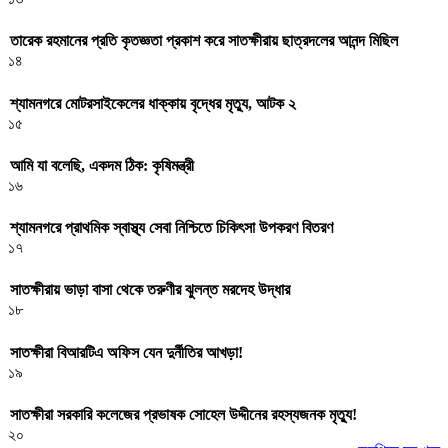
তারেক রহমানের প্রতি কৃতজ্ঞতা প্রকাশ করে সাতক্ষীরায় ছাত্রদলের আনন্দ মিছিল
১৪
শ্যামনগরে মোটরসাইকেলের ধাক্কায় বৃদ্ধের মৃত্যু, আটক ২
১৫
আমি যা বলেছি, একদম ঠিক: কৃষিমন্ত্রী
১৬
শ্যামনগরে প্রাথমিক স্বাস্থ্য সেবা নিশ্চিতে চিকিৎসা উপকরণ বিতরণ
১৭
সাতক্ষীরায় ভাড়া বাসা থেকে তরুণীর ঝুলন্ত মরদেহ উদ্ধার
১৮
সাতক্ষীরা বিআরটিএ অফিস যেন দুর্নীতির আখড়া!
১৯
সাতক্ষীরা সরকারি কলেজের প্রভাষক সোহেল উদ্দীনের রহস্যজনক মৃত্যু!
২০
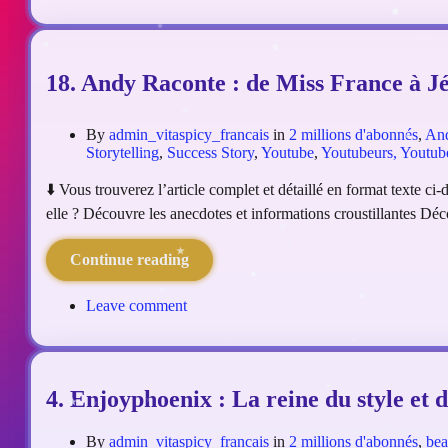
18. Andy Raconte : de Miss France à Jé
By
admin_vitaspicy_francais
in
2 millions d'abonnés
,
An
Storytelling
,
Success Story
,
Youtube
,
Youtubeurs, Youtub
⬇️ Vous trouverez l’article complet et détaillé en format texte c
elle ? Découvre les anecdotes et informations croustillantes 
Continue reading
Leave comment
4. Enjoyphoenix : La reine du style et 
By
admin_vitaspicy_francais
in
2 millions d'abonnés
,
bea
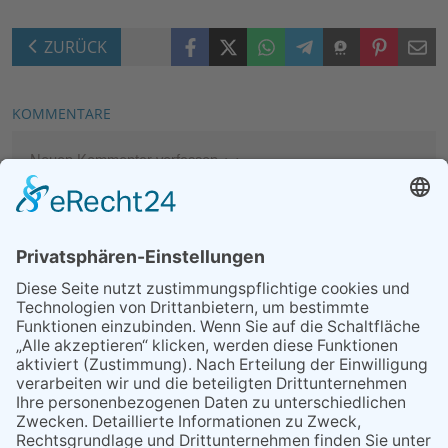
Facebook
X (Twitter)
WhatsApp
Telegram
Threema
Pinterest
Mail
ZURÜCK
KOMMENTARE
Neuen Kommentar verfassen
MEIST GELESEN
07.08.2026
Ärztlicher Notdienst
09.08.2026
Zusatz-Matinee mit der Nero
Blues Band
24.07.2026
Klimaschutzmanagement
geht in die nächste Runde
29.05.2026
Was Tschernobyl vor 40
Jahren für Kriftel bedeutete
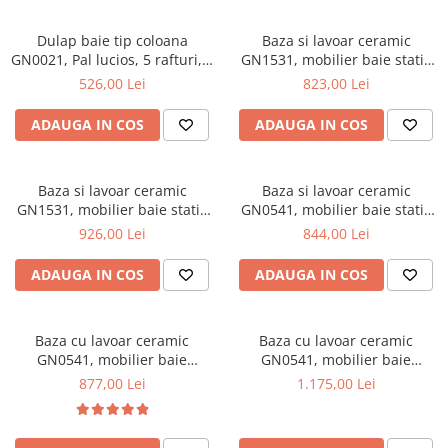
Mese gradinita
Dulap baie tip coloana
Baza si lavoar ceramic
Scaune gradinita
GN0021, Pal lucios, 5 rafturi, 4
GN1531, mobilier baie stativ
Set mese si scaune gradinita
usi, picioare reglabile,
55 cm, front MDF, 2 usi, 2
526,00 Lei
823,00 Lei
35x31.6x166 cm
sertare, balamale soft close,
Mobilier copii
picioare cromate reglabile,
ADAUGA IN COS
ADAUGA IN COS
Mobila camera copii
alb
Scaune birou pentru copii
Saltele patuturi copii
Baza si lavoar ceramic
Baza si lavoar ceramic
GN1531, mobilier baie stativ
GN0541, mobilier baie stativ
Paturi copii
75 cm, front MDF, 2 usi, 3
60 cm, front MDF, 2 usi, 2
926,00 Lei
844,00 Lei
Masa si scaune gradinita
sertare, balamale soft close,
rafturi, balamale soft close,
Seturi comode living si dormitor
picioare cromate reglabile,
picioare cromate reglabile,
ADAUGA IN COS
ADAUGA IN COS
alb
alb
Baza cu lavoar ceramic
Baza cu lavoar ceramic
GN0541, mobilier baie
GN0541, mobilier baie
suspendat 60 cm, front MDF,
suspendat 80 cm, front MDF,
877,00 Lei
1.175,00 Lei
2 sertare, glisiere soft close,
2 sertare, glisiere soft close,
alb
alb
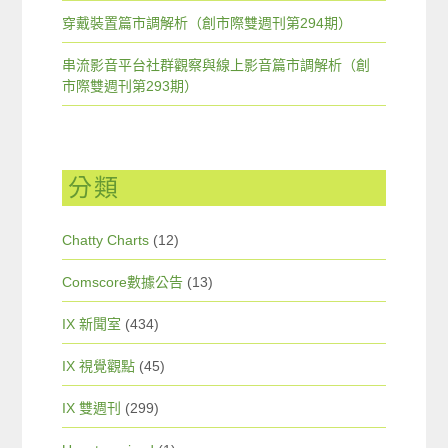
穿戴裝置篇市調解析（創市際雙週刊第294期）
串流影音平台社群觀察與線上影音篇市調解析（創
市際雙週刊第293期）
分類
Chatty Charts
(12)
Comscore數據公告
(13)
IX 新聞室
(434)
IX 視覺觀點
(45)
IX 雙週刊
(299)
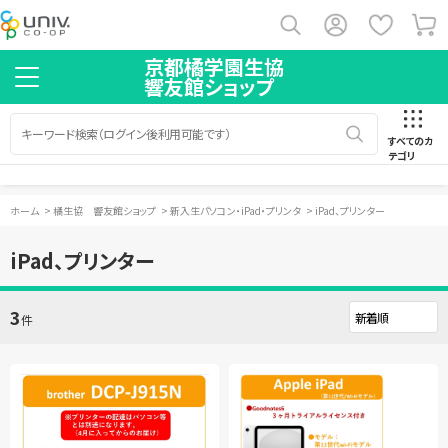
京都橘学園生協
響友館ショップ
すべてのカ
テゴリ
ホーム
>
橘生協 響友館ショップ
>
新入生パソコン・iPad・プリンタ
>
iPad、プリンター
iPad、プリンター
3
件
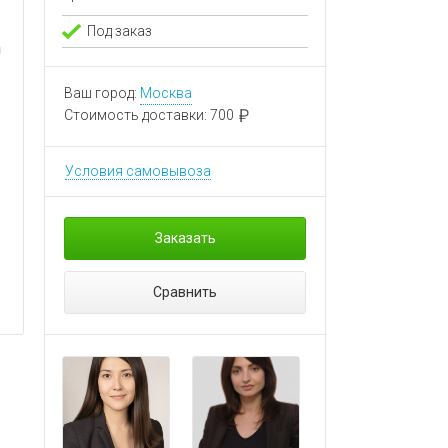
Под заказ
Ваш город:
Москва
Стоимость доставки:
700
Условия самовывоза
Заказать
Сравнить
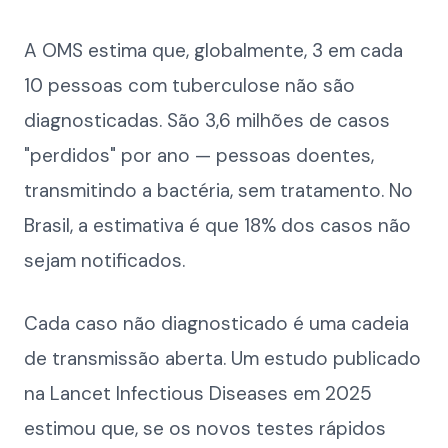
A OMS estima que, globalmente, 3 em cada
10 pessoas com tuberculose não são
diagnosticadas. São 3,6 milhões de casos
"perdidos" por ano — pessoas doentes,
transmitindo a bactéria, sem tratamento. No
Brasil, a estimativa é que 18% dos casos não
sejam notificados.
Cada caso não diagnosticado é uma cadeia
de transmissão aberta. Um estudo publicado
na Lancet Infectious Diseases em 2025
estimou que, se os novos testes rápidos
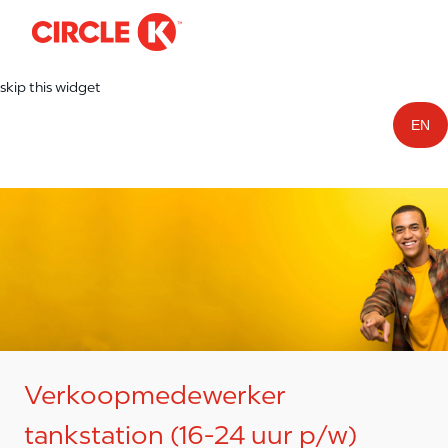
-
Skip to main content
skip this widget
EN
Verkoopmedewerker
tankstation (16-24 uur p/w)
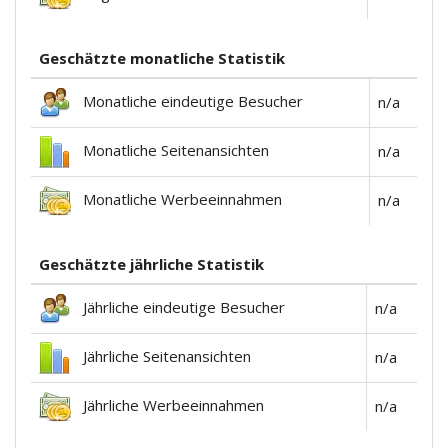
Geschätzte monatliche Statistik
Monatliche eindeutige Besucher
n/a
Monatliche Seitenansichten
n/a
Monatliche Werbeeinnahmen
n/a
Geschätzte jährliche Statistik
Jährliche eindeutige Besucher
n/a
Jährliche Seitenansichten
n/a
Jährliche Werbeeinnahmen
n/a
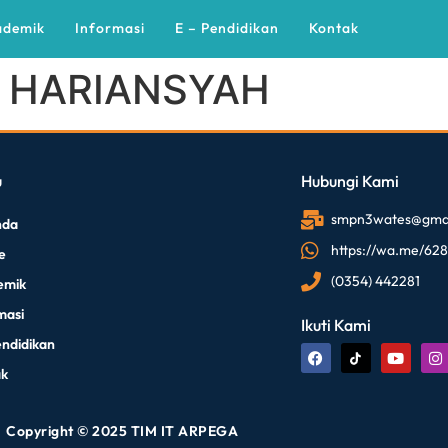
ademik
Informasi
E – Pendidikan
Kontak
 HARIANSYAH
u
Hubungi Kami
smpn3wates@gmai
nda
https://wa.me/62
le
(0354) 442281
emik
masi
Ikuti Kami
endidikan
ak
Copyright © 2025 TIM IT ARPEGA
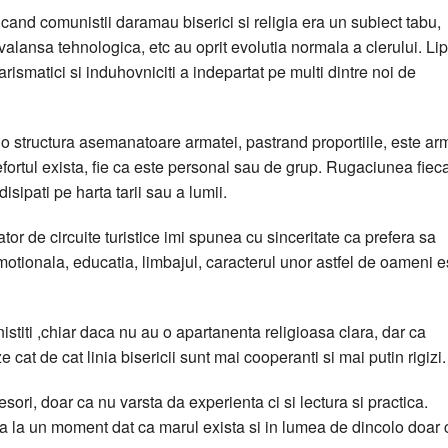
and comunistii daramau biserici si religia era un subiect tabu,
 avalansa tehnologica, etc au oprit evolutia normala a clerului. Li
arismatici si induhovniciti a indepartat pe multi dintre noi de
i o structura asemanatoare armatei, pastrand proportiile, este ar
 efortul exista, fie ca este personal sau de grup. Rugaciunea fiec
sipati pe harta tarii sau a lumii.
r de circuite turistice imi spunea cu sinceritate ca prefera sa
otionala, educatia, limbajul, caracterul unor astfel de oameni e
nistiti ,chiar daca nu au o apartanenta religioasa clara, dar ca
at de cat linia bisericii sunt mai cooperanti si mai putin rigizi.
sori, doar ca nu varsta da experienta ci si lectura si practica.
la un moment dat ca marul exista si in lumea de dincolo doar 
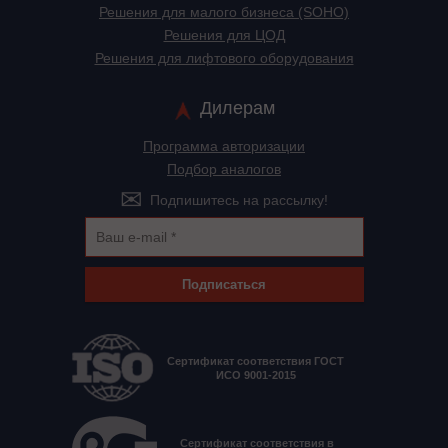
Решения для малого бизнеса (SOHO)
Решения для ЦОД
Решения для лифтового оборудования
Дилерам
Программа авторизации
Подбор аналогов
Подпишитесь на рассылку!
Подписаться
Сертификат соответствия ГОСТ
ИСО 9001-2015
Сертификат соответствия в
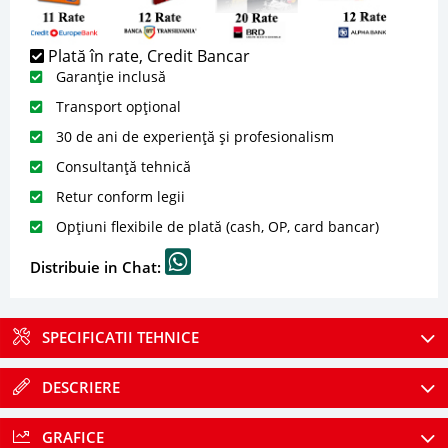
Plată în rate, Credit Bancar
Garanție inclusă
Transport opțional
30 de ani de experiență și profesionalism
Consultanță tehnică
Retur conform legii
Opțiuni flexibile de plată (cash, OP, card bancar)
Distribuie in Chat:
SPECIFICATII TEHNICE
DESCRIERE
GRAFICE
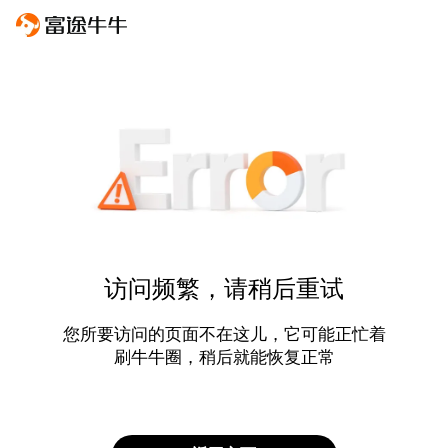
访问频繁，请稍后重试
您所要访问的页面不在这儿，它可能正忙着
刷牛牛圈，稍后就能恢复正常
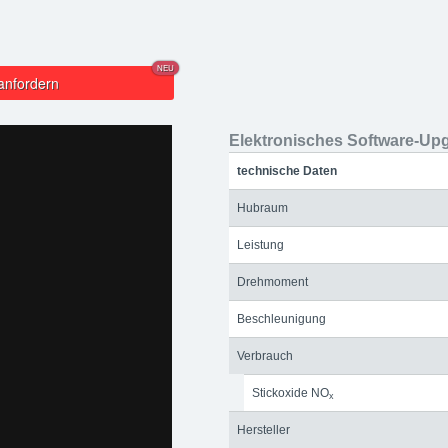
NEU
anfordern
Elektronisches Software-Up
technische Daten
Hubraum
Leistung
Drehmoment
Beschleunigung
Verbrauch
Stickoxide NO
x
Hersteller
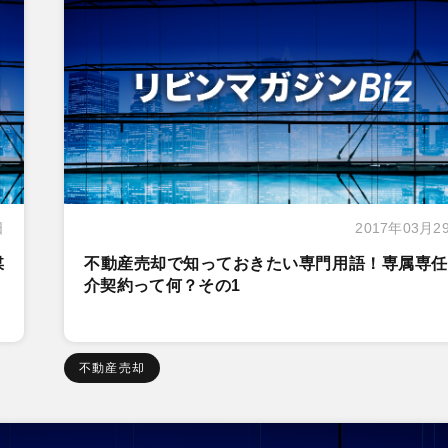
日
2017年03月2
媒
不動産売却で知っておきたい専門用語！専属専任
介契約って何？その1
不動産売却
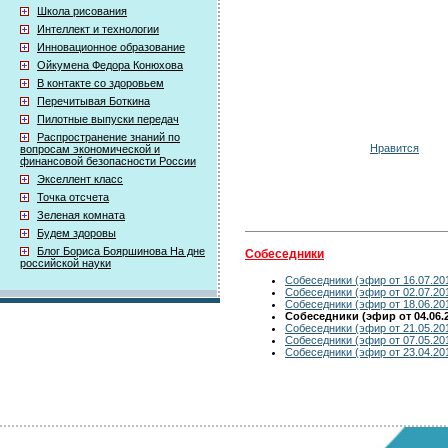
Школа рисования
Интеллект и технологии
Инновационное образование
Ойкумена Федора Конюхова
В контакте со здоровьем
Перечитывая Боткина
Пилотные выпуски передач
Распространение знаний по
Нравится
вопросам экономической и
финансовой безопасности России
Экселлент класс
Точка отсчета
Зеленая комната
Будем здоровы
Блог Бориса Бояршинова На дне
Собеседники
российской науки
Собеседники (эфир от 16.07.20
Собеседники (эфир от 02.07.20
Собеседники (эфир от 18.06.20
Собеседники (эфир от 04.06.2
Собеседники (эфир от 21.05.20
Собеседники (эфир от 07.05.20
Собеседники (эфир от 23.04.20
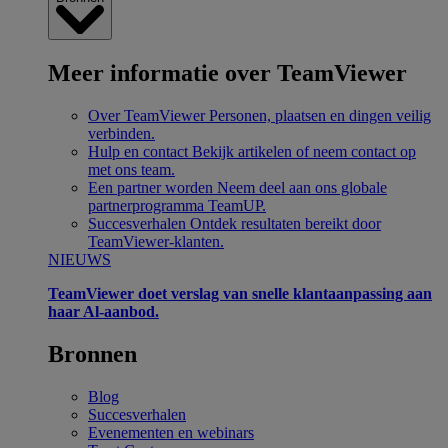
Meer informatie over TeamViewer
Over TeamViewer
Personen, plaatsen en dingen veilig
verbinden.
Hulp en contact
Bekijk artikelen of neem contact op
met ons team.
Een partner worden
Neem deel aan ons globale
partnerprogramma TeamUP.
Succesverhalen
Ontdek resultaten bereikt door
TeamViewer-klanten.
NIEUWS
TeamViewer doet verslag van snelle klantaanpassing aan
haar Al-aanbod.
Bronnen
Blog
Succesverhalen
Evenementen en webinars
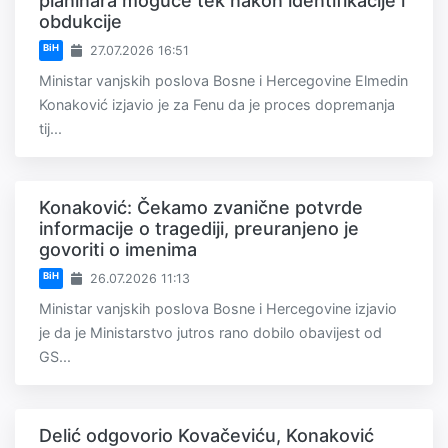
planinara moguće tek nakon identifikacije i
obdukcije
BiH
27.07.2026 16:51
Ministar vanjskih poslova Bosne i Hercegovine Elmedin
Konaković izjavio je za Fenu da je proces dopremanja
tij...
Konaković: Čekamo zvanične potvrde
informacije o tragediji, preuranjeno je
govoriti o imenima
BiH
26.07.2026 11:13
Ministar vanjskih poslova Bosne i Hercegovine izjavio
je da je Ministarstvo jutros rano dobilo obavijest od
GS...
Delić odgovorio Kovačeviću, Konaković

===

(Task description): Reproduce the data verbatim from its first line through the line containing "Jahren für Kriftel bedeutete", both ends included. Leave the pictures out.

(Solved exercise):
তারেক রহমানের প্রতি কৃতজ্ঞতা প্রকাশ করে সাতক্ষীরায় ছাত্রদলের আনন্দ মিছিল
১৪
শ্যামনগরে মোটরসাইকেলের ধাক্কায় বৃদ্ধের মৃত্যু, আটক ২
১৫
আমি যা বলেছি, একদম ঠিক: কৃষিমন্ত্রী
১৬
শ্যামনগরে প্রাথমিক স্বাস্থ্য সেবা নিশ্চিতে চিকিৎসা উপকরণ বিতরণ
১৭
সাতক্ষীরায় ভাড়া বাসা থেকে তরুণীর ঝুলন্ত মরদেহ উদ্ধার
১৮
সাতক্ষীরা বিআরটিএ অফিস যেন দুর্নীতির আখড়া!
১৯
সাতক্ষীরা সরকারি কলেজের প্রভাষক সোহেল উদ্দীনের রহস্যজনক মৃত্যু!
২০
18. Andy Raconte : de Miss France à Jé
By
admin_vitaspicy_francais
in
2 millions d'abonnés
,
An
Storytelling
,
Success Story
,
Youtube
,
Youtubeurs, Youtub
⬇️ Vous trouverez l’article complet et détaillé en format texte c
elle ? Découvre les anecdotes et informations croustillantes 
Continue reading
Leave comment
4. Enjoyphoenix : La reine du style et 
By
admin_vitaspicy_francais
in
2 millions d'abonnés
,
bea
Facebook
X (Twitter)
WhatsApp
Telegram
Threema
Pinterest
Mail
ZURÜCK
KOMMENTARE
Neuen Kommentar verfassen
MEIST GELESEN
07.08.2026
Ärztlicher Notdienst
09.08.2026
Zusatz-Matinee mit der Nero
Blues Band
24.07.2026
Klimaschutzmanagement
geht in die nächste Runde
29.05.2026
Was Tschernobyl vor 40
Jahren für Kriftel bedeutete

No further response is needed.